*TASK BRIEF*:
Return all entries word for word, but drop any images.

DATASET EXTRACT Block Start

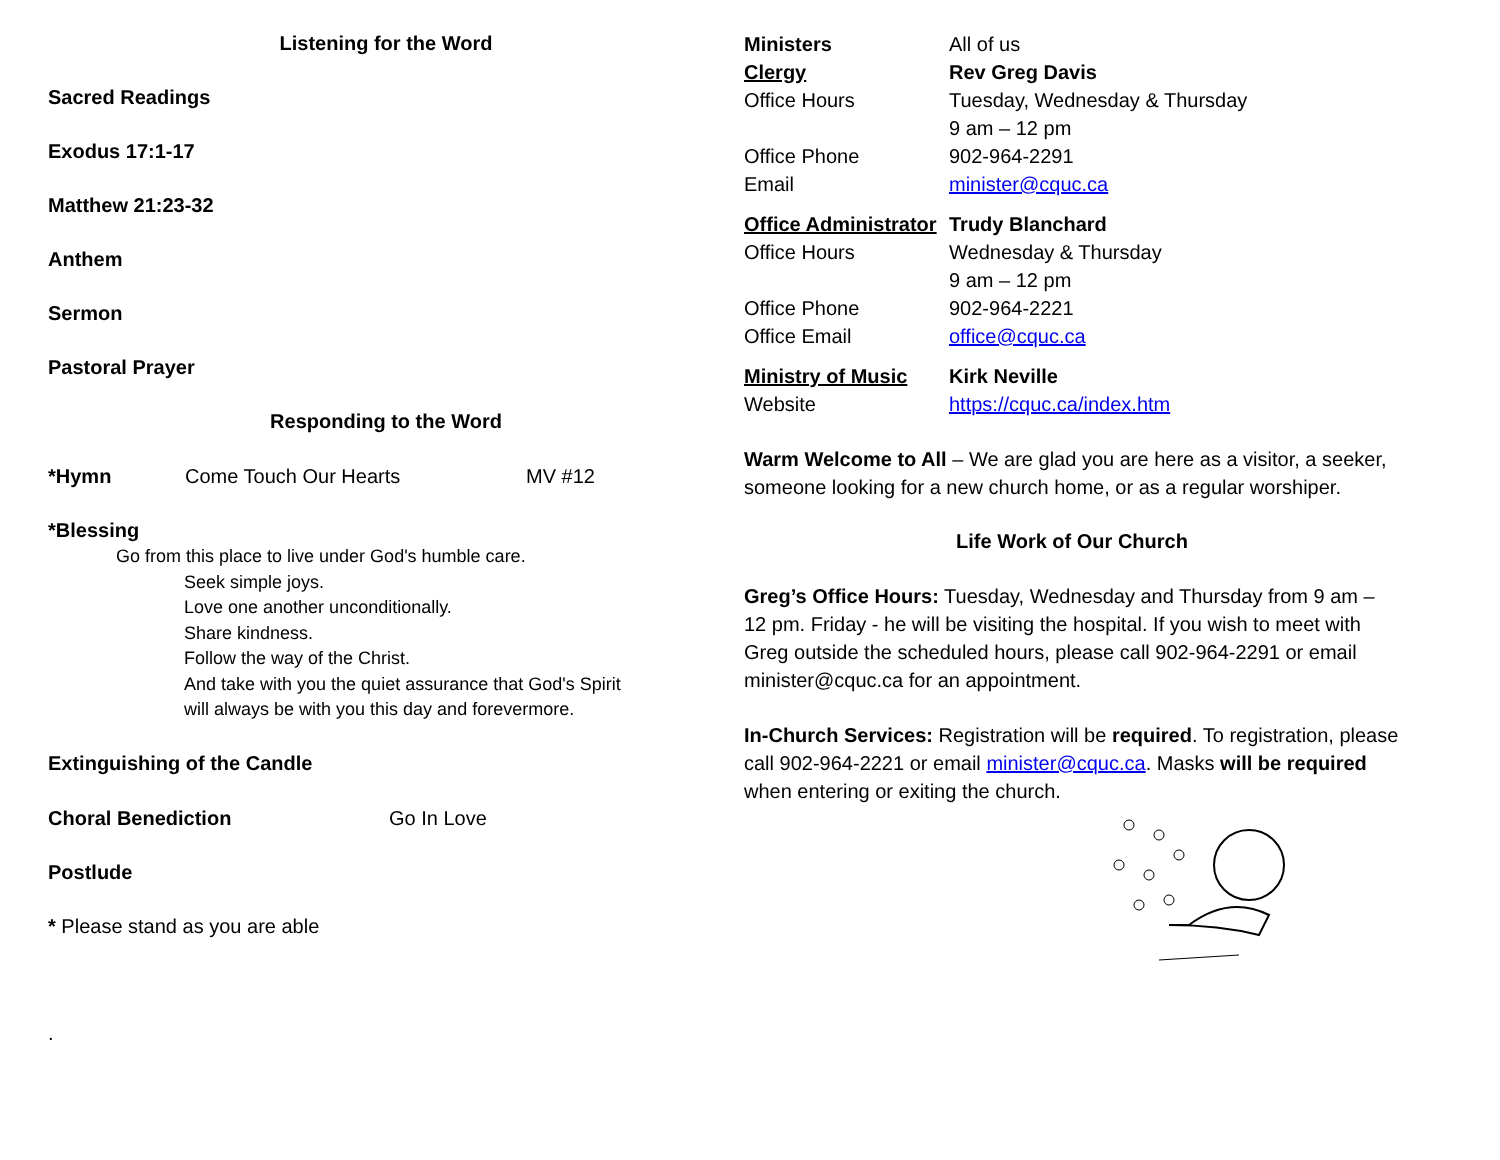Listening for the Word
Sacred Readings
Exodus 17:1-17
Matthew 21:23-32
Anthem
Sermon
Pastoral Prayer
Responding to the Word
*Hymn Come Touch Our Hearts MV #12
*Blessing
Go from this place to live under God's humble care.
Seek simple joys.
Love one another unconditionally.
Share kindness.
Follow the way of the Christ.
And take with you the quiet assurance that God's Spirit
will always be with you this day and forevermore.
Extinguishing of the Candle
Choral Benediction Go In Love
Postlude
* Please stand as you are able
.
Ministers All of us
Clergy Rev Greg Davis
Office Hours Tuesday, Wednesday & Thursday
9 am – 12 pm
Office Phone 902-964-2291
Email minister@cquc.ca
Office Administrator Trudy Blanchard
Office Hours Wednesday & Thursday
9 am – 12 pm
Office Phone 902-964-2221
Office Email office@cquc.ca
Ministry of Music Kirk Neville
Website https://cquc.ca/index.htm
Warm Welcome to All – We are glad you are here as a visitor, a seeker, someone looking for a new church home, or as a regular worshiper.
Life Work of Our Church
Greg’s Office Hours: Tuesday, Wednesday and Thursday from 9 am – 12 pm. Friday - he will be visiting the hospital. If you wish to meet with Greg outside the scheduled hours, please call 902-964-2291 or email minister@cquc.ca for an appointment.
In-Church Services: Registration will be required. To registration, please call 902-964-2221 or email minister@cquc.ca. Masks will be required when entering or exiting the church.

DATASET EXTRACT Block End

*ANSWER TO THE EXERCISE*:
Listening for the Word
Sacred Readings
Exodus 17:1-17
Matthew 21:23-32
Anthem
Sermon
Pastoral Prayer
Responding to the Word
*Hymn Come Touch Our Hearts MV #12
*Blessing
Go from this place to live under God's humble care.
Seek simple joys.
Love one another unconditionally.
Share kindness.
Follow the way of the Christ.
And take with you the quiet assurance that God's Spirit
will always be with you this day and forevermore.
Extinguishing of the Candle
Choral Benediction Go In Love
Postlude
* Please stand as you are able
.
Ministers All of us
Clergy Rev Greg Davis
Office Hours Tuesday, Wednesday & Thursday
9 am – 12 pm
Office Phone 902-964-2291
Email minister@cquc.ca
Office Administrator Trudy Blanchard
Office Hours Wednesday & Thursday
9 am – 12 pm
Office Phone 902-964-2221
Office Email office@cquc.ca
Ministry of Music Kirk Neville
Website https://cquc.ca/index.htm
Warm Welcome to All – We are glad you are here as a visitor, a seeker, someone looking for a new church home, or as a regular worshiper.
Life Work of Our Church
Greg’s Office Hours: Tuesday, Wednesday and Thursday from 9 am – 12 pm. Friday - he will be visiting the hospital. If you wish to meet with Greg outside the scheduled hours, please call 902-964-2291 or email minister@cquc.ca for an appointment.
In-Church Services: Registration will be required. To registration, please call 902-964-2221 or email minister@cquc.ca. Masks will be required when entering or exiting the church.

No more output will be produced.